Market claims that "[h]er DUI will remain on her record and in this case the merits of the DUI are not going to be considered." Aplt. Br. at 16. But in the next sentence she admits that "the relief sought [] is compensatory damages for the unlawful enforcement of a valid conviction." Id. (emphasis added). Market seeks to undo, to the extent possible, her state-court punishment. Though time served can't be returned, compensatory damages attempt to put plaintiffs in the position they would be in without the faulty imprisonment. Cooper Indus., Inc. v. Leatherman Tool Grp., Inc., 532 U.S. 424, 432 (2001) (Compensatory damages "are intended to redress the concrete loss that the plaintiff has suffered by reason of the defendant's wrongful conduct."). That isn't allowed.

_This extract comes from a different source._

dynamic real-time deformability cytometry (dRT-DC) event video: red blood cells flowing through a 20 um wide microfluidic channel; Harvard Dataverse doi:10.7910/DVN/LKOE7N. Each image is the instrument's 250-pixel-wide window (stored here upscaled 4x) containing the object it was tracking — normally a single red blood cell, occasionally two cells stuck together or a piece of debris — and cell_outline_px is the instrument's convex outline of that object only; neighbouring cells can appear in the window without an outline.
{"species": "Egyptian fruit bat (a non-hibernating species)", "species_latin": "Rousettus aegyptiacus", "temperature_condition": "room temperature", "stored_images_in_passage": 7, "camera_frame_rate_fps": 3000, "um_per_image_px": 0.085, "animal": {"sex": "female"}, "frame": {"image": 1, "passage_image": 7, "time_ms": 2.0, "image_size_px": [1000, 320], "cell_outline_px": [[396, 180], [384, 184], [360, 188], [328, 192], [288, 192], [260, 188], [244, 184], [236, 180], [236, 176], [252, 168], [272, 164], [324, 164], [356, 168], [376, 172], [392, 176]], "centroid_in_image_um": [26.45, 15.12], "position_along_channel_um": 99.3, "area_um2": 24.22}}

In Erlandson v. Northglenn Municipal Court, we held that a claim to "overturn" or "reverse" a conviction is barred by Rooker-Feldman. 528 F.3d 785, 786, 790 (10th Cir. 2008); see also Meadows v. Oklahoma City Mun. Ct., 247 F. App'x 116, 118 (10th Cir. 2007) (unpublished) (concluding that Rooker-Feldman barred an attempt to vacate a municipal-court conviction for driving under the influence). True, the plaintiff in Erlandson asked for the conviction to be overturned. Erlandson, 528 F.3d at 790. But Market's requested relief—money damages and a declaration that the sentence lengths were unconstitutional—is an attempt to do the same in everything but name. Her claim is just more cleverly framed to avoid the Rooker-Feldman bar. But plaintiffs can't transform the legal test through creative lawyering. The limitation on upsetting a state-court judgment isn't a pleading requirement—it's substantive.

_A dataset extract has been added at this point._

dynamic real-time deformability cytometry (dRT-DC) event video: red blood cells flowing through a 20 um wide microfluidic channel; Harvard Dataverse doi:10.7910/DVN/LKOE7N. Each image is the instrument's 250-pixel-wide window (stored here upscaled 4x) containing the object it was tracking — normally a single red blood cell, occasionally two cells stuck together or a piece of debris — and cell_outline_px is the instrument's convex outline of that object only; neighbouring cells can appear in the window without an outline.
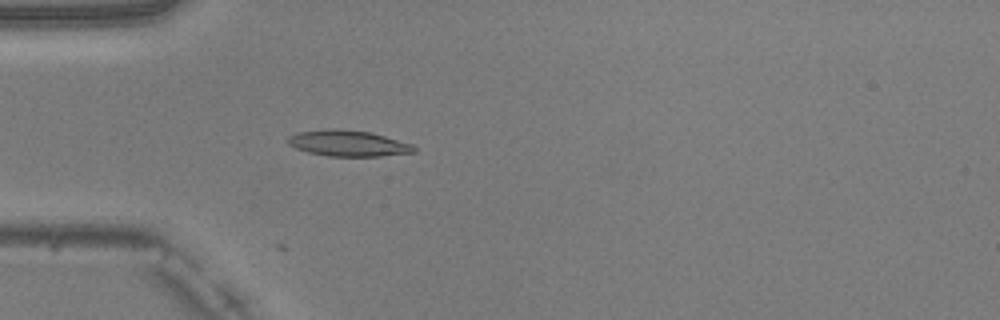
{"species": "common noctule bat (a hibernating species)", "species_latin": "Nyctalus noctula", "temperature_condition": "warm", "stored_images_in_passage": 7, "camera_frame_rate_fps": 3000, "um_per_image_px": 0.085, "animal": {"sex": "male", "body_mass_g": 20.5, "forearm_length_mm": 52.5}, "frame": {"image": 1, "passage_image": 7, "time_ms": 2.0, "image_size_px": [1000, 320], "cell_outline_px": [[416, 152], [380, 156], [328, 156], [308, 152], [296, 148], [288, 144], [288, 136], [296, 132], [332, 128], [372, 132], [412, 144], [416, 148]], "centroid_in_image_um": [29.59, 12.17], "position_along_channel_um": 55.4, "area_um2": 19.13}}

Finally, Market is right that Rooker-Feldman "is a narrow doctrine." Lance v. Dennis, 546 U.S. 459, 464 (2006) (per curiam). But "cases brought by state-court losers complaining of injuries caused by state-court judgments rendered before the district court proceedings commenced and inviting district court review and rejection of those judgments" lie at the doctrine's core. Id. (quoting Exxon Mobil, 544 U.S. at 284). Market lost in state court and wants a second bite at the apple. Rooker-Feldman says no: "[A] loss in state court precludes a second round in federal court." Tal v. Hogan, 453 F.3d 1244, 1257 (10th Cir. 2006).

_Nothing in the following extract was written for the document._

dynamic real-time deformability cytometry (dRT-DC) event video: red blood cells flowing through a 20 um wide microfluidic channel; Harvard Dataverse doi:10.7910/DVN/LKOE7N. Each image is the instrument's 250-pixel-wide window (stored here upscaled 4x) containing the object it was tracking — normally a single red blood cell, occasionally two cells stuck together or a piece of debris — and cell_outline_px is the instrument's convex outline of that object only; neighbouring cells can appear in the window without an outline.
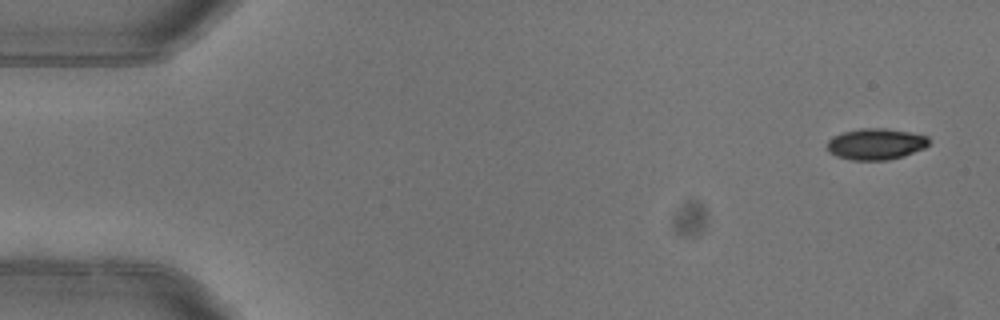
{"species": "common noctule bat (a hibernating species)", "species_latin": "Nyctalus noctula", "temperature_condition": "warm", "stored_images_in_passage": 2, "camera_frame_rate_fps": 3000, "um_per_image_px": 0.085, "animal": {"sex": "female"}, "frame": {"image": 1, "passage_image": 1, "time_ms": 0.0, "image_size_px": [1000, 320], "cell_outline_px": [[928, 144], [924, 148], [904, 156], [888, 160], [852, 160], [836, 156], [828, 152], [828, 140], [832, 136], [844, 132], [860, 128], [888, 128], [928, 136]], "centroid_in_image_um": [74.43, 12.24], "position_along_channel_um": 10.6, "area_um2": 18.55}}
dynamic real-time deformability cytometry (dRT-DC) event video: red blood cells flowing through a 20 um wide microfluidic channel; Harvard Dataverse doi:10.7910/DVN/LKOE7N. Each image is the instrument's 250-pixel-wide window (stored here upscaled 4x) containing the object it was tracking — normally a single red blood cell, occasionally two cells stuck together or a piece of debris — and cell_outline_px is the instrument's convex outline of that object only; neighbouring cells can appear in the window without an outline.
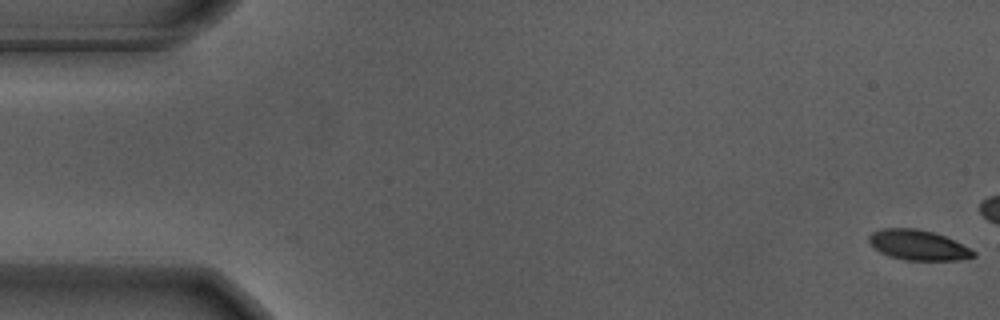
{"species": "Egyptian fruit bat (a non-hibernating species)", "species_latin": "Rousettus aegyptiacus", "temperature_condition": "warm", "stored_images_in_passage": 2, "camera_frame_rate_fps": 3000, "um_per_image_px": 0.085, "animal": {"sex": "male"}, "frame": {"image": 1, "passage_image": 2, "time_ms": 0.333, "image_size_px": [1000, 320], "cell_outline_px": [[976, 256], [960, 260], [904, 260], [888, 256], [880, 252], [868, 240], [868, 236], [872, 232], [884, 228], [916, 228], [932, 232], [944, 236], [976, 252]], "centroid_in_image_um": [78.02, 20.84], "position_along_channel_um": 7.0, "area_um2": 18.15}}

The district court thus lacked jurisdiction over Market's § 1983 claim based on the Rooker-Feldman doctrine. But it dismissed her damages claim for a nonjurisdictional defect—failure to state a claim. See Steel Co. v. Citizens for Better Env't, 523 U.S. 83, 118 (1998) (explaining that a federal court generally may not rule on the merits of a case without first establishing its jurisdiction). We therefore AFFIRM the portions of the district court's opinion dismissing Market's claim for lack of jurisdiction, but we VACATE the portions of its opinion dismissing for failure to state a claim and REMAND with instructions to dismiss for lack of jurisdiction.